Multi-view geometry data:
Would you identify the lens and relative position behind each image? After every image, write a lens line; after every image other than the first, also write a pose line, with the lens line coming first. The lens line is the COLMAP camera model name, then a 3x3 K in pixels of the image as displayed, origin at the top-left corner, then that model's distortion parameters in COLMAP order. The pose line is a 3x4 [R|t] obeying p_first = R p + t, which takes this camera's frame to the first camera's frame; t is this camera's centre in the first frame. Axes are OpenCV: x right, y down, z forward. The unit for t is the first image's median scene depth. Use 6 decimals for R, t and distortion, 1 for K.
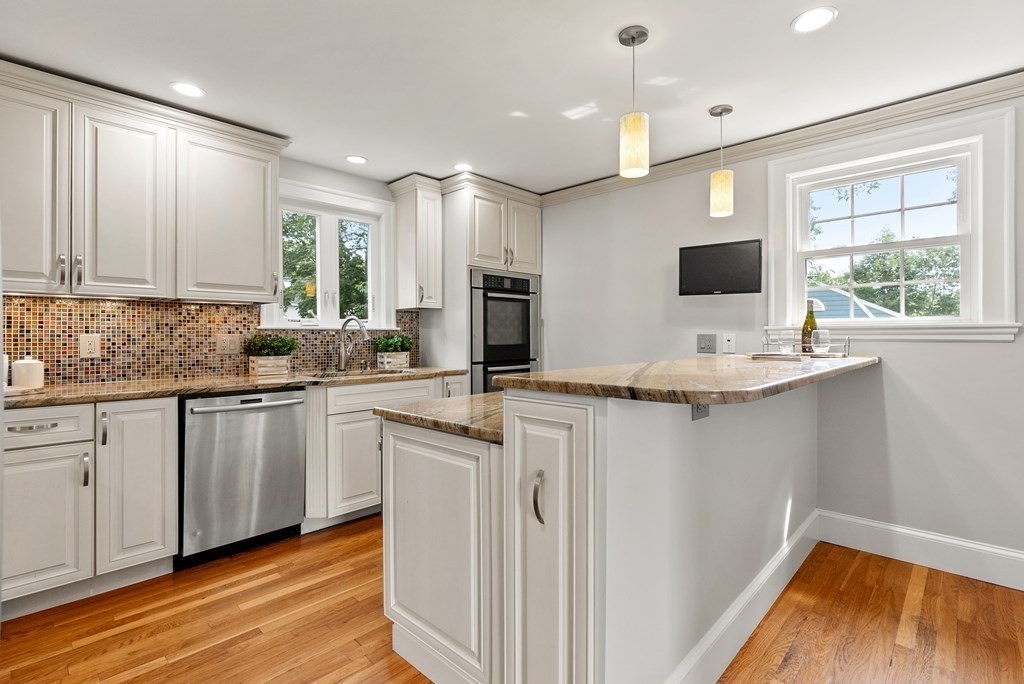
lens RADIAL K [[479.8, 0, 512.7], [0, 479.8, 333.2], [0, 0, 1]] dist [-0.001143, 0.000176]
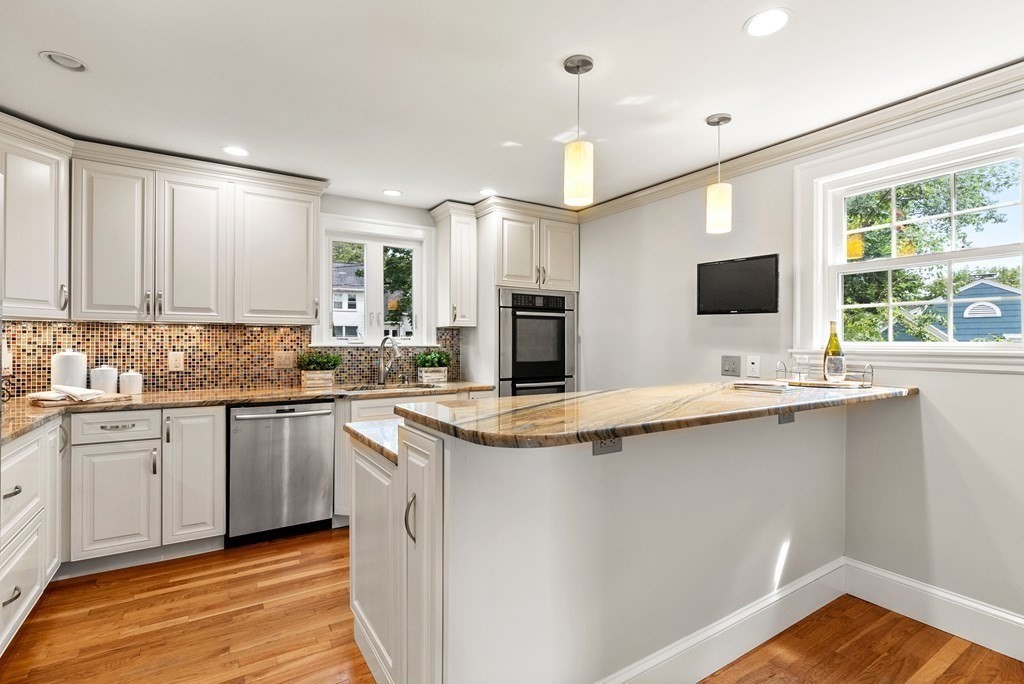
lens RADIAL K [[480.9, 0, 512.0], [0, 480.9, 342.0], [0, 0, 1]] dist [-0.001347, -0.000042]
pose [[0.970350, 0.005465, -0.241640, 0.262250], [-0.004284, 0.999976, 0.005414, -0.033638], [0.241664, -0.004218, 0.970351, -0.005822]]
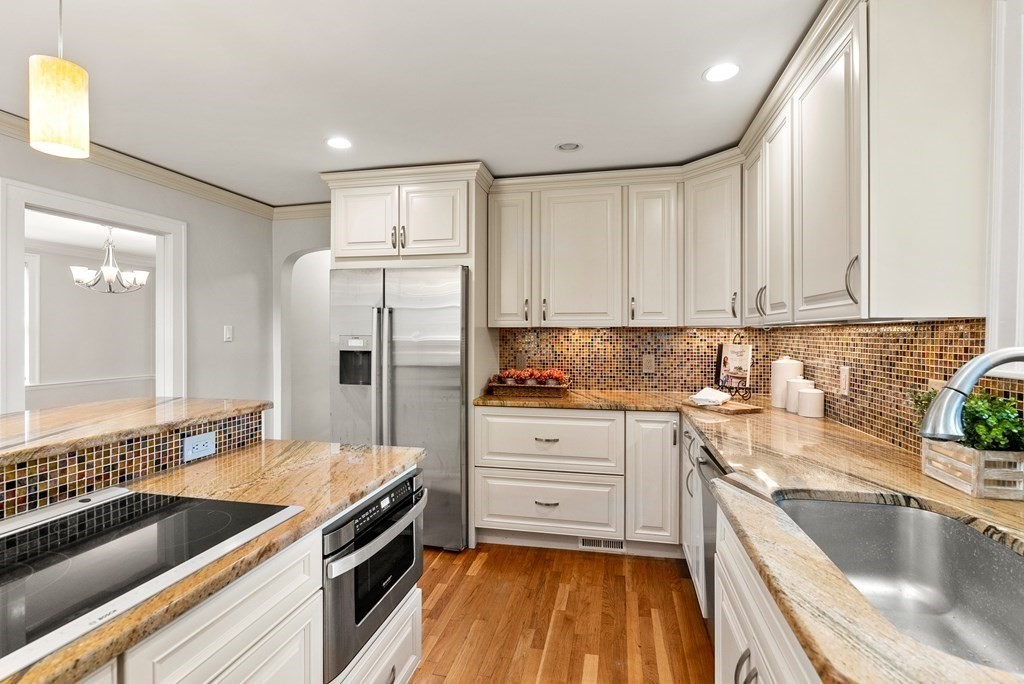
lens RADIAL K [[479.8, 0, 512.7], [0, 479.8, 333.2], [0, 0, 1]] dist [-0.001143, 0.000176]
pose [[-0.856545, 0.000970, -0.516072, 0.047865], [0.003058, 0.999990, -0.003197, -0.053688], [0.516064, -0.004316, -0.856539, 1.374809]]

_THE PROBLEM_
Since the pictures are not wanted, set down only the rest of each record, exactly as above.

_TASK RESULT_
Would you identify the lens and relative position behind each image? After every image, write a lens line; after every image other than the first, also write a pose line, with the lens line coming first. The lens line is the COLMAP camera model name, then a 3x3 K in pixels of the image as displayed, origin at the top-left corner, then that model's distortion parameters in COLMAP order. The pose line is a 3x4 [R|t] obeying p_first = R p + t, which takes this camera's frame to the first camera's frame; t is this camera's centre in the first frame. Axes are OpenCV: x right, y down, z forward. The unit for t is the first image's median scene depth. Use 6 decimals for R, t and distortion, 1 for K.
lens RADIAL K [[479.8, 0, 512.7], [0, 479.8, 333.2], [0, 0, 1]] dist [-0.001143, 0.000176]
lens RADIAL K [[480.9, 0, 512.0], [0, 480.9, 342.0], [0, 0, 1]] dist [-0.001347, -0.000042]
pose [[0.970350, 0.005465, -0.241640, 0.262250], [-0.004284, 0.999976, 0.005414, -0.033638], [0.241664, -0.004218, 0.970351, -0.005822]]
lens RADIAL K [[479.8, 0, 512.7], [0, 479.8, 333.2], [0, 0, 1]] dist [-0.001143, 0.000176]
pose [[-0.856545, 0.000970, -0.516072, 0.047865], [0.003058, 0.999990, -0.003197, -0.053688], [0.516064, -0.004316, -0.856539, 1.374809]]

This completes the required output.